» **Kutipan Sumber**
----------

Kerusakan ekosistem hingga pendangkalan di Danau Rawapening tidak lepas dari kearifan lokal yang kian luntur dan mulai ditinggalkan.
UNGARAN, KOMPAS —Petani dan nelayan di 13 desa di sekitar Danau Rawapening, Kabupaten Semarang, Jawa Tengah, pernah mempraktikkan budidaya terkendali untuk pelestarian lingkungan pada 1990-2000.
Mereka sepakat menerapkan tradisi menjaga lingkungan, di antaranya menaati secara periodik tidak menangkap ikan setiap pasaran (siklus) Jawa. Tradisi itu perlahan lenyap ketika terjadi eksploitasi atas budidaya dan penangkapan ikan hingga jumlah nelayan melonjak sekitar 6.000 orang.
Beberapa tokoh masyarakat di Desa Bejalen dan Desa Kesongo, Selasa (5/3/2019), mengatakan, tradisi tidak mengambil ikan sebulan sekali itu sudah berlangsung turun-temurun. Tribowo (70), tokoh masyarakat di Desa Kesongo, Kecamatan Tuntang, menuturkan, hanya para orangtua dan generasi tua sebelum 1960-an yang sangat memegang erat tradisi itu.
Tidak mengambil ikan artinya memberi kesempatan danau untuk mengatur dirinya sendiri. ”Tradisi itu masih dipegang teguh oleh para nelayan dan warga di sini hingga 1995. Sejalan dengan waktu, anak-anak muda saat ini tidak lagi ngugemi (memegang teguh) tradisi itu.
Pernah ada upaya menghidupkan tradisi itu, tetapi kalah dengan tuntutan ekonomi saat ini,” kata Rina Fatkhiyati, Sekretaris Desa Bejalen, Kecamatan Ambarawa.
Kepala Pusat Studi dan Pengembangan Kawasan Rawa Pening (PSPKRP) Universitas Kristen Satya Wacana (UKSW) Salatiga Naniek Sulistya Wardani membenarkan, kuatnya tradisi masyarakat di sekitar Rawapening pada masa lalu mampu menekan kerusakan ekosistem lingkungan.
Pada periode 1990-2000, ada pula Forum Rembug Rawapening yang melibatkan seluruh lapisan masyarakat, instansi pemerintah, dan pemangku kepentingan dalam upaya pelestarian danau itu.

----------

» **Entri Hasil Ekstraksi**
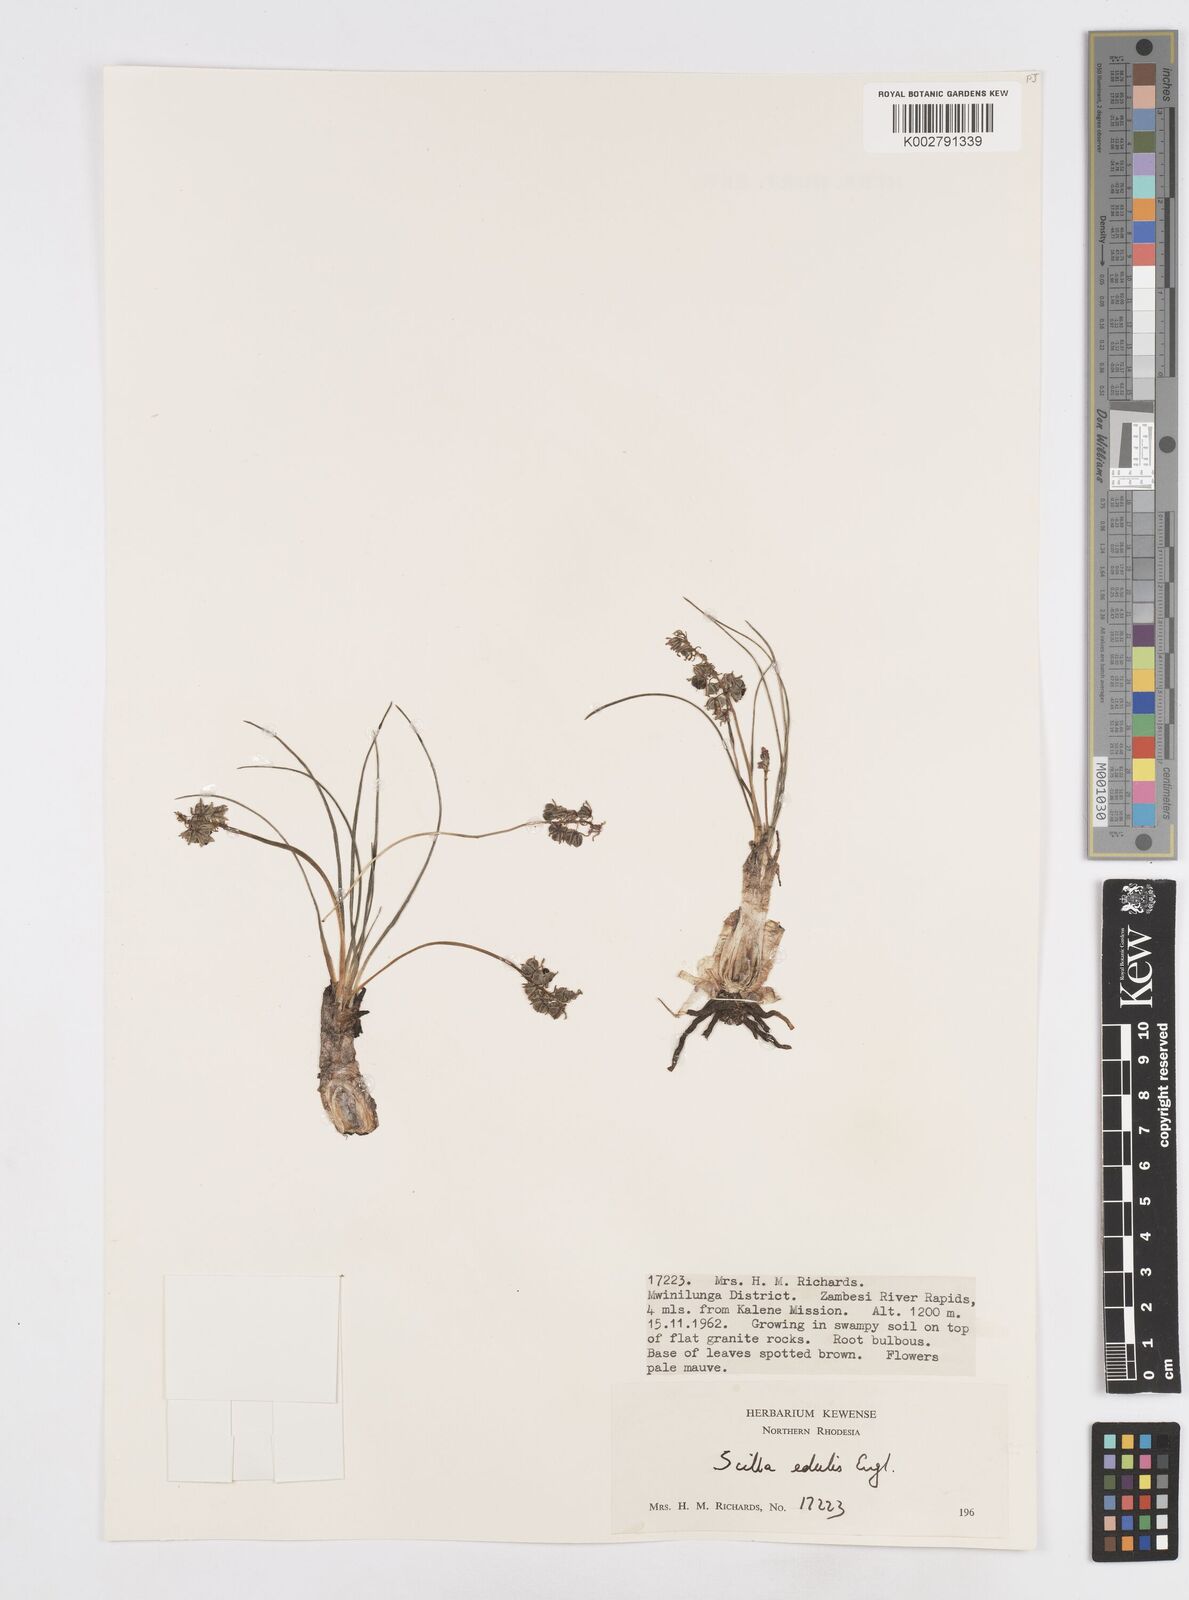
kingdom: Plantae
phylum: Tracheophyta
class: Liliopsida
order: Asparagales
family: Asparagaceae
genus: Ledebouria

----------

» **Soal dan Tugas**
1 - Apa terjemahan bahasa Inggris untuk kalimat "Kerusakan ekosistem hingga pendangkalan di Danau Rawapening tidak lepas dari kearifan lokal yang kian luntur dan mulai ditinggalkan." dari artikel tentang Danau Rawapening?
2 - Tuliskan lanjutan artikel tentang Danau Rawapening, dimulai setelah kalimat terakhirnya.

» **Hasil Latihan**
1 - Damage to the ecosystem, up to and including the silting of Lake Rawapening, cannot be separated from local wisdom that is steadily fading and beginning to be abandoned.

2 -
”UKSW turut mendampingi program budidaya, pengembangan usaha, pemberdayaan masyarakat, kegiatan eksploitasi, dan perubahan tata lahan agar bisa lebih terarah. Semua itu tujuannya agar danau tetap bersih dan bening,” katanya.
Kala itu, kedalaman danau Rawapening masih di atas 10 meter. Bahkan, dengan pendampingan, masyarakat nelayan pun mau diajak mengatur daerah tangkapan ikan.
Pengaturan itu sejalan dengan tradisi ”puasa” menangkap ikan, kearifan lokal yang sangat berperan penting untuk pelestarian. Dengan pengaturan daerah tangkapan, gulma eceng gondok juga dibatasi, tidak tak terkendali hanya untuk kepentingan pasokan bahan baku kerajinan eceng semata.
Namun, tatanan itu mengalami perubahan ketika pada 2005 terjadi privatisasi air baku oleh perusahaan swasta untuk industri air minum dan pembukaan tambang liar di kawasan lereng perbukitan di Rowosari, Tuntang. Eksploitasi itu ditambah jumlah pembudidaya di danau melonjak sehingga terjadi pendangkalan danau.
Gubernur Jawa Tengah Ganjar Pranowo mengemukakan, Kementerian Pekerjaan Umum dan Perumahan Rakyat memulai pembabatan gulma eceng gondok dan pengerukan sedimentasi sejak pertengahan 2017. Namun, upaya itu belum optimal, terlebih masalah Rawapening kronis. (WHO)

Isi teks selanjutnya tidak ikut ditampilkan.